Cala il numero di diplomati che scelgono di proseguire gli studi iscrivendosi ad un corso universitario: la notizia è contenuta nell’annuario statistico 2007 dell’Istat, l’Istituto nazionale di statistica, dove si riporta che i giovani che nell’anno accademico 2005/2006 si sono iscritti per la prima volta all’università sono stati poco più di 324 mila, circa 8 mila in meno rispetto all’anno precedente.
Si tratta di un decremento piuttosto significativo, pari al 2,3%, che diventa ancora più evidente a fronte dell’innalzamento della popolazione universitaria (+4.000 studenti per un totale di 1.823.886 iscritti, di cui il 93,1% risulta iscritto ai corsi di laurea triennali) a cui evidentemente si avvicinano sempre più persone con trascorsi lavorativi.
L’Istat ha poi fatto sapere le variazioni del tasso di scolarità: a livello di scuola media-superiore è salito fino al 92,4% (contro l’89,8% del 2001/2002). A livello di scuola dell’infanzia e primaria, invece, è confermata la frequenza vicina al 100% degli aventi diritto-dovere.
Tra i tanti dati emessi dall’Istat ve ne sono alcuni davvero interessanti, soprattutto a livello accademico: uno studente universitario su cinque studia in una regione diversa da quella di residenza; è poi confermata la maggiore propensione delle ragazze a proseguire gli studi oltre la scuola secondaria. Le diplomate che infatti si iscrivono a un corso universitario sono ben 76 su 100, mentre i diplomati solo 64 su 100. Le donne sono inoltre portate a concludere prima il percorso accademico: le laureate sono circa 27 ogni 100 venticinquenni contro i 19 laureati ogni 100 maschi della stessa età.
Le laureate continuano però ad avere più difficoltà nel trovare un lavoro continuativo, subito dopo la laurea, rispetto ai colleghi maschi: sono appena il 52% quelle che hanno un lavoro continuativo contro il 62% dei maschi. 
La differenza, come anche avviene a livello di competenze acquisite, non è solo legata al sesso, ma anche al territorio: al Nord i laureati che lavorano continuativamente sono il 64,6%, al Centro il 56,2% e appena il 42,3% al Sud.

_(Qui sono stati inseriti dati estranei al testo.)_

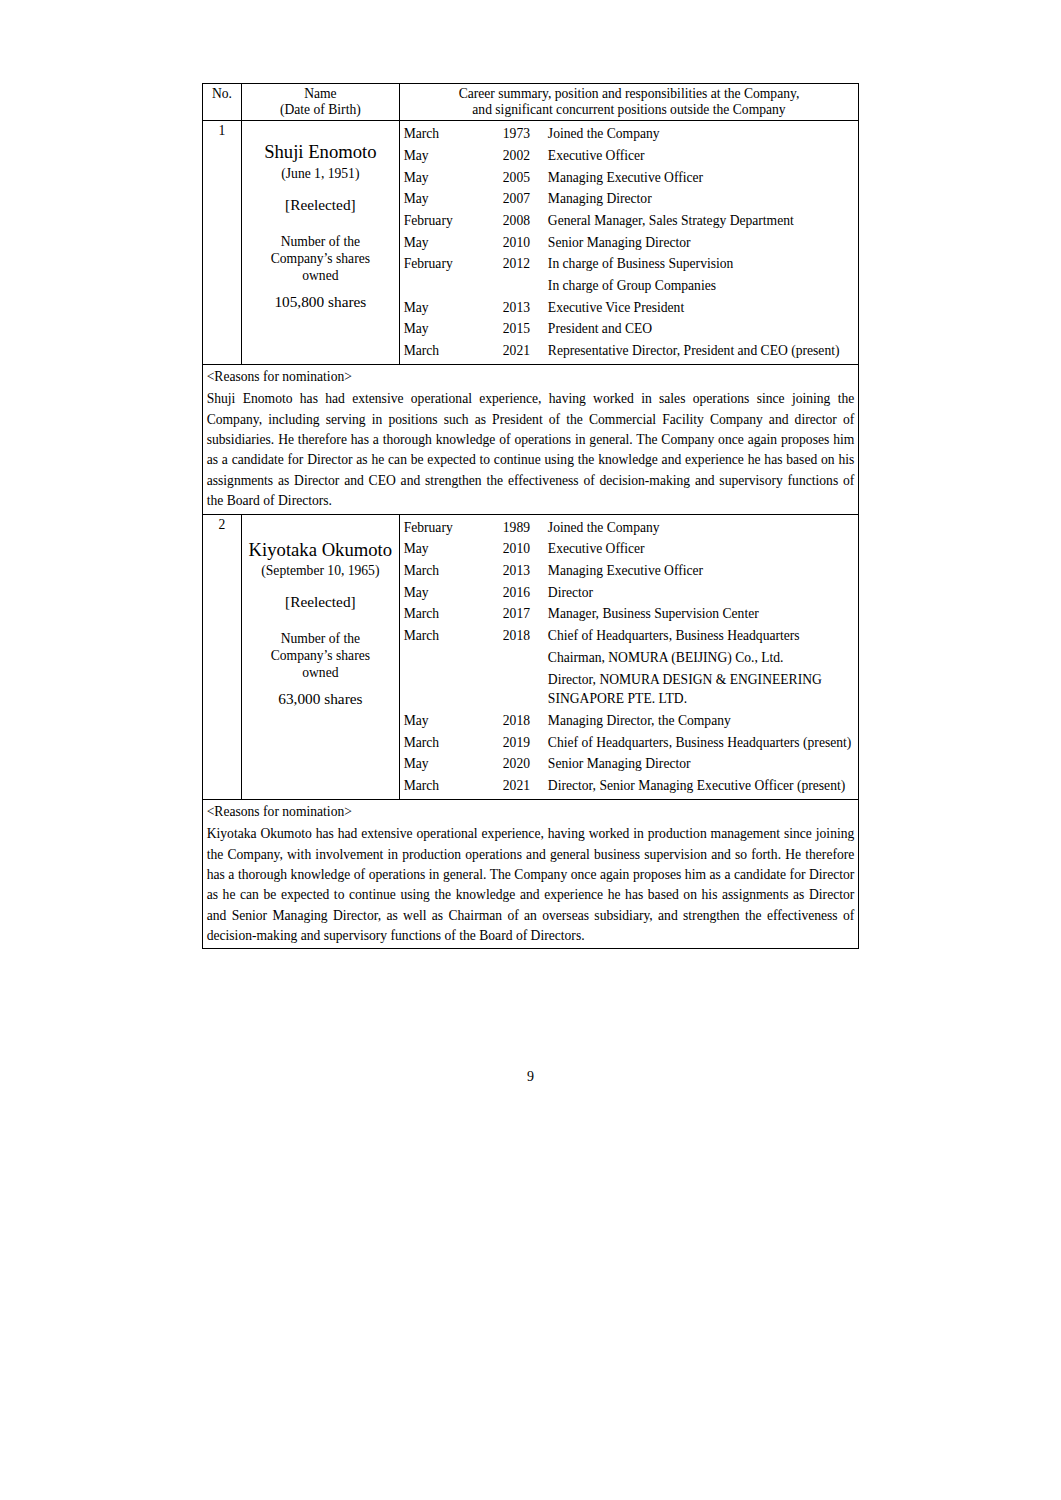| No. | Name (Date of Birth) | Career summary, position and responsibilities at the Company, and significant concurrent positions outside the Company |
| 1 | Shuji Enomoto (June 1, 1951) [Reelected] Number of the Company’s shares owned 105,800 shares | / March / 1973 / Joined the Company / / May / 2002 / Executive Officer / / May / 2005 / Managing Executive Officer / / May / 2007 / Managing Director / / February / 2008 / General Manager, Sales Strategy Department / / May / 2010 / Senior Managing Director / / February / 2012 / In charge of Business Supervision / / / / In charge of Group Companies / / May / 2013 / Executive Vice President / / May / 2015 / President and CEO / / March / 2021 / Representative Director, President and CEO (present) / |
| <Reasons for nomination> Shuji Enomoto has had extensive operational experience, having worked in sales operations since joining the Company, including serving in positions such as President of the Commercial Facility Company and director of subsidiaries. He therefore has a thorough knowledge of operations in general. The Company once again proposes him as a candidate for Director as he can be expected to continue using the knowledge and experience he has based on his assignments as Director and CEO and strengthen the effectiveness of decision-making and supervisory functions of the Board of Directors. |
| 2 | Kiyotaka Okumoto (September 10, 1965) [Reelected] Number of the Company’s shares owned 63,000 shares | / February / 1989 / Joined the Company / / May / 2010 / Executive Officer / / March / 2013 / Managing Executive Officer / / May / 2016 / Director / / March / 2017 / Manager, Business Supervision Center / / March / 2018 / Chief of Headquarters, Business Headquarters / / / / Chairman, NOMURA (BEIJING) Co., Ltd. / / / / Director, NOMURA DESIGN & ENGINEERING SINGAPORE PTE. LTD. / / May / 2018 / Managing Director, the Company / / March / 2019 / Chief of Headquarters, Business Headquarters (present) / / May / 2020 / Senior Managing Director / / March / 2021 / Director, Senior Managing Executive Officer (present) / |
| <Reasons for nomination> Kiyotaka Okumoto has had extensive operational experience, having worked in production management since joining the Company, with involvement in production operations and general business supervision and so forth. He therefore has a thorough knowledge of operations in general. The Company once again proposes him as a candidate for Director as he can be expected to continue using the knowledge and experience he has based on his assignments as Director and Senior Managing Director, as well as Chairman of an overseas subsidiary, and strengthen the effectiveness of decision-making and supervisory functions of the Board of Directors. |
9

Per quanto riguarda le migliori opportunità di inserimento professionale dei laureati, l’Istat indica i corsi dei gruppi ingegneria (l’81,6% svolge un lavoro continuativo iniziato dopo il conseguimento della laurea), ma anche chimico-farmaceutico (72,5%), economico-statistico (68,1%) e di architettura (60,0%). Poi tutte le altre, con Facoltà che sono decisamente più vicine allo zero che al cento: un dato che forse spiega, almeno in parte, il minor numero di matricole neo-diplomate.